Internacional
Soldados israelenses disparam contra carro de família na Cisjordânia ocupada, matando 4 pessoas
TAMMUN, Cisjordânia (AP) — Soldados israelenses dispararam contra um carro que transportava uma família no norte da Cisjordânia, matando quatro pessoas, incluindo duas crianças, informou o Ministério da Saúde da Autoridade Palestina.
O serviço de resgate do Crescente Vermelho palestino disse que Ali e Waed Odeh, e dois de seus quatro filhos, foram baleados na cabeça. As duas crianças sobreviventes do Odehs’ tiveram ferimentos por estilhaços que foram examinados pelos socorristas assim que tiveram acesso, disse o grupo, acusando Israel de atrasar as ambulâncias enviadas ao local.
Militares e policiais de Israel disseram em um comunicado conjunto neste domingo que as forças abriram fogo depois que um carro acelerou em direção a eles em Tammun. Eles disseram que as forças estavam perseguindo suspeitos acusados de “atividade terrorista” e que o tiroteio estava sob investigação.
Najah al-Subhi, que perdeu seu filho e netos, disse à Associated Press que a família havia ido a um shopping em Nablus para comprar roupas para Eid al-Fitr, o feriado que marca o fim do mês sagrado muçulmano do Ramadã nesta semana. Ela disse que as duas crianças sobreviventes sofreram ferimentos por estilhaços no olho e na cabeça.
O grupo de direitos humanos israelense B'tselem disse que o carro da família Odeh estava cheio de balas e que as forças israelenses tinham “interrogado violentamente” uma das crianças sobreviventes que foi ferida.
“Nenhum mecanismo efetivo existe para responsabilizar os responsáveis,”, disse o grupo.
Soldados israelenses acusados de prejudicar palestinos raramente são penalizados e foram indiciados em menos de 1% dos casos com base em 2.427 queixas alegando irregularidades entre 2016 e 2024, de acordo com o grupo israelense de direitos humanos Yesh Din.
Os membros da família Odeh foram as últimas baixas na Cisjordânia ocupada, onde colonos e soldados israelenses já haviam atirado e matado pelo menos oito palestinos desde o início da guerra do Irã.
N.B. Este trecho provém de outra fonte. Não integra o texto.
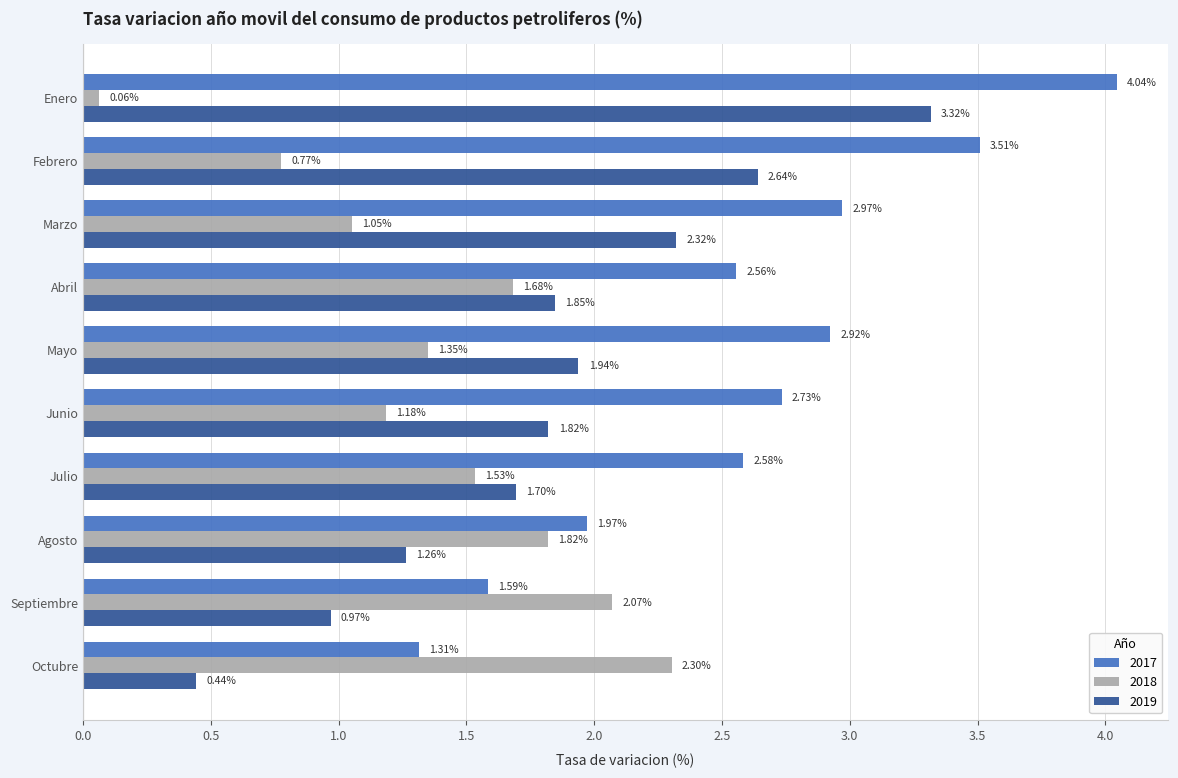

Is the value of 2019 at Mayo greater than the value of 2018 at Abril?

Yes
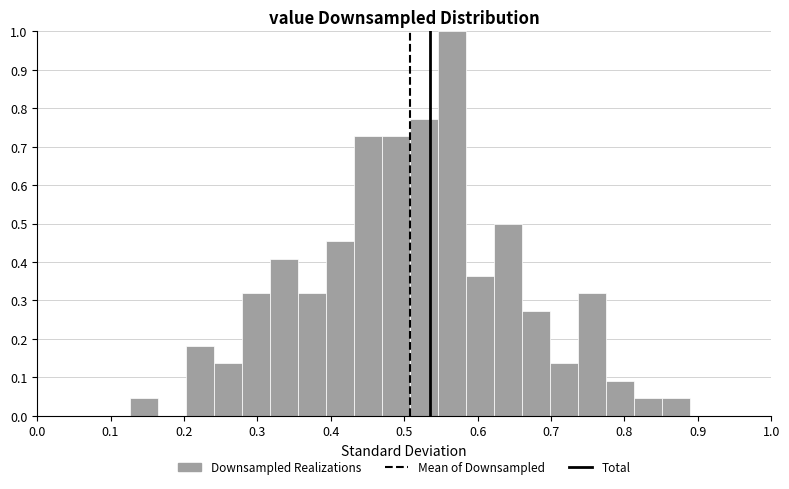

Around what value on the x-axis is the tallest bar? Give the approximate position of its centre, as read against the axis.

0.57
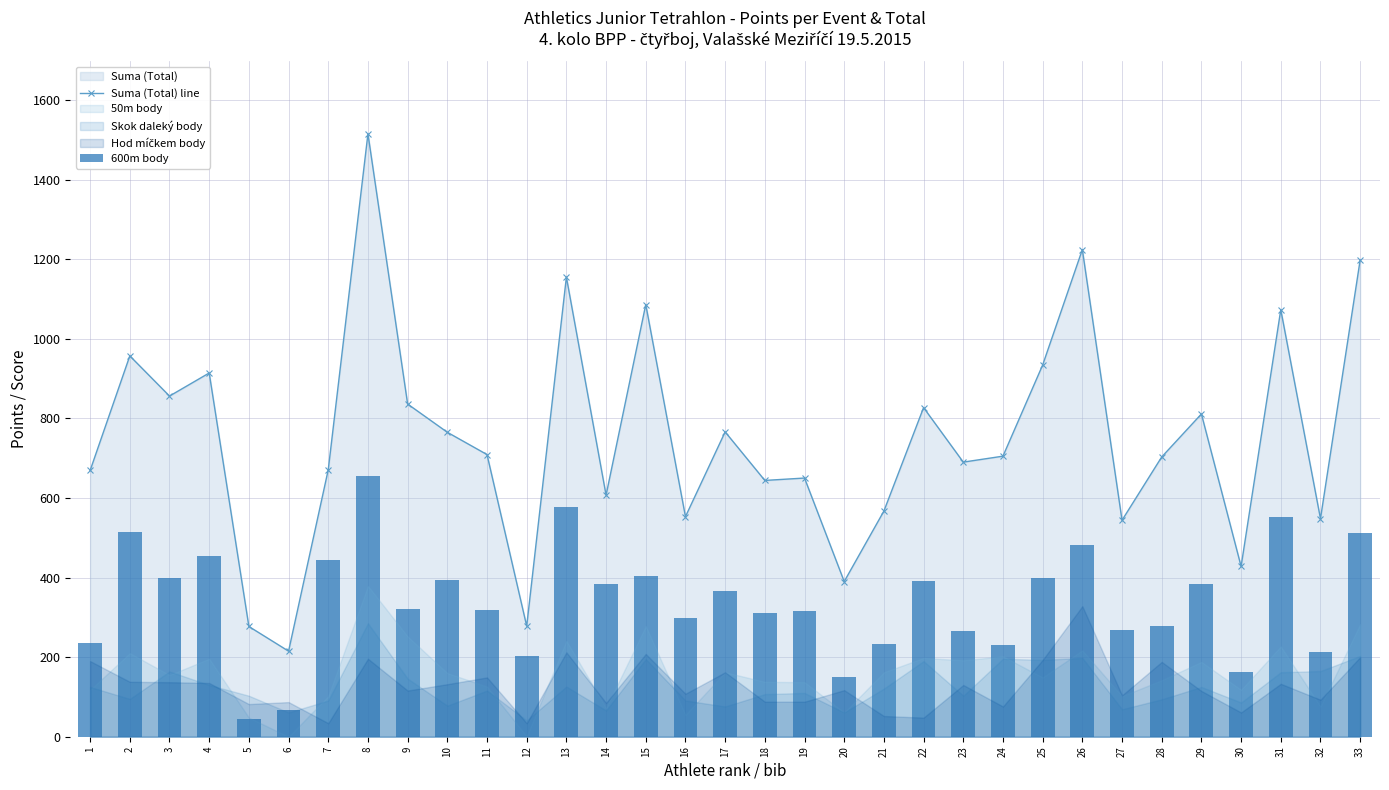

What value does the 600m body series have at 30?

163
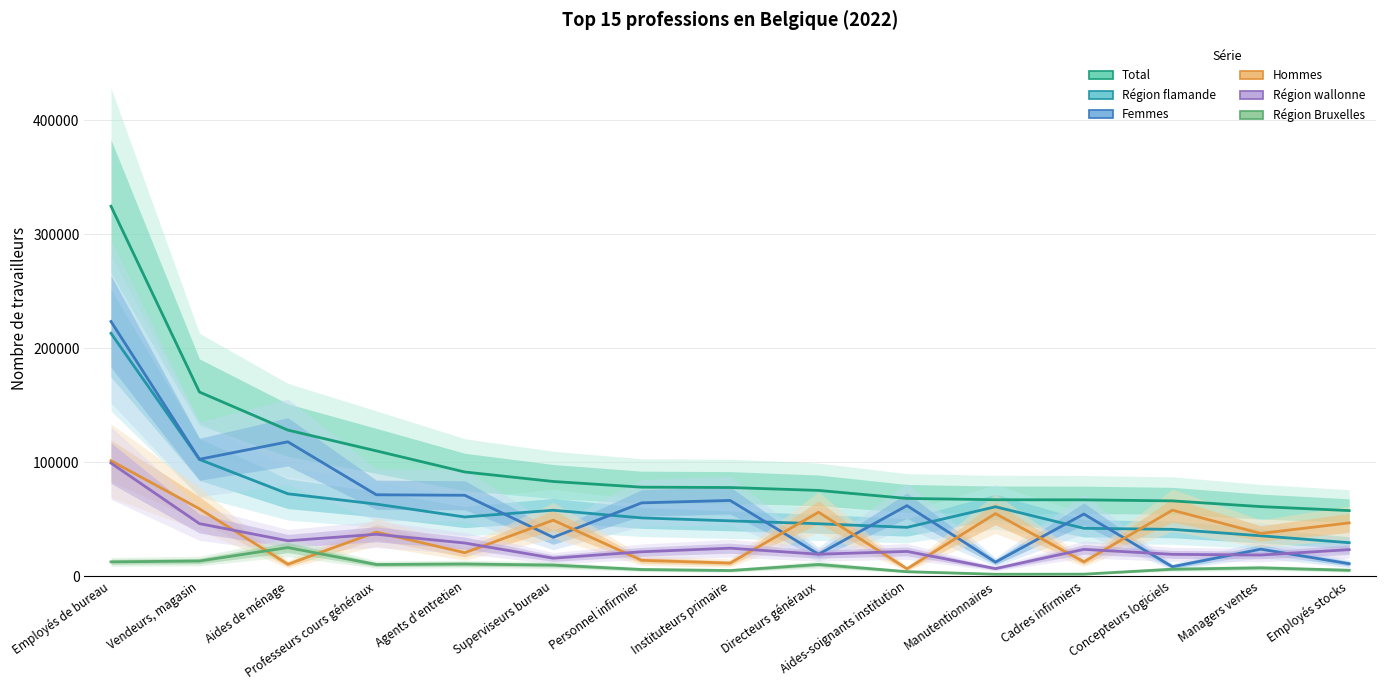

What is the label of the 9th point from the right?

Personnel infirmier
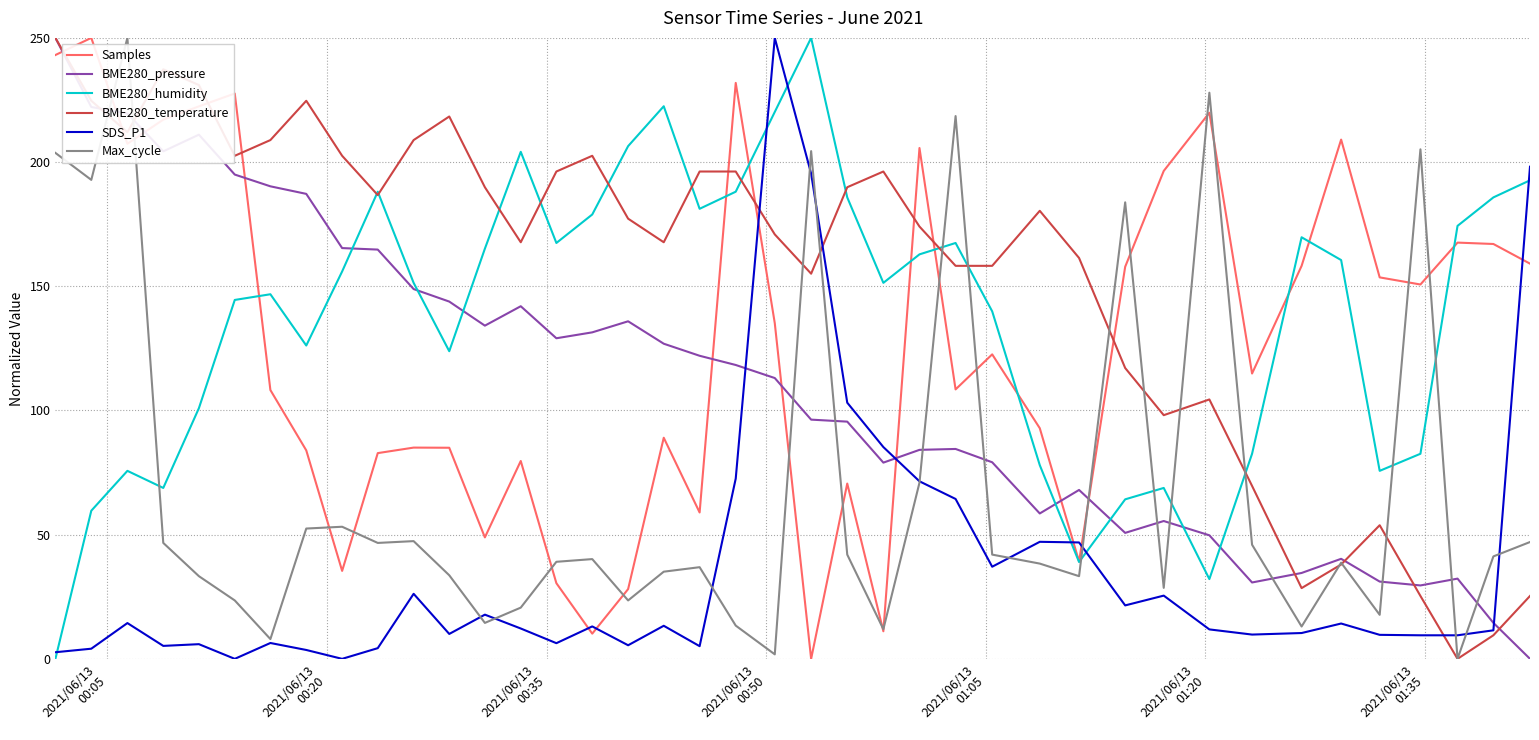

How many intersections are there between Max_cycle and BME280_humidity?

9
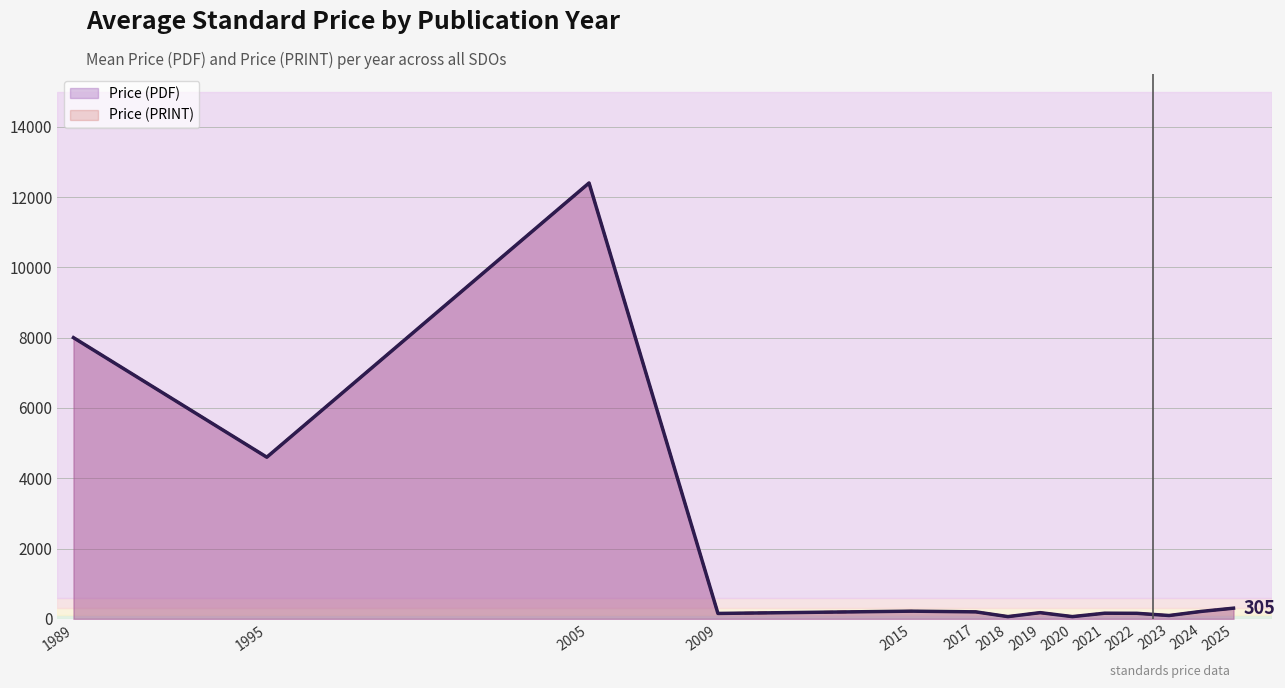

True or false: Price (PDF) and Price (PRINT) cross at least once.

False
Desde que Israel e os EUA atacaram o Irã em 28 de fevereiro, as autoridades israelenses restringiram o movimento em toda a Cisjordânia, fechando intermitentemente centenas de portões e postos de controle em estradas usadas por moradores, ambulâncias e tráfego comercial. As barreiras apertaram o movimento e tornaram a resposta de emergência significativamente mais difícil, disse o Crescente Vermelho à Associated Press na semana passada.
O Yesh Din disse nesta quarta-feira que documentou 109 incidentes de violência entre colonos na Cisjordânia ocupada em dezenas de comunidades palestinas desde o início da guerra.
O pedágio é menor do que neste momento em 2025 — um ano recorde para a violência que começou com Israel invadindo cidades do norte da Cisjordânia que os militares diziam serem redutos militantes. As forças israelenses ainda mantêm presença no local.
O Escritório das Nações Unidas para a Coordenação de Assuntos Humanitários registrou 18 palestinos mortos na Cisjordânia ocupada desde o início de 2026, incluindo oito por colonos israelenses.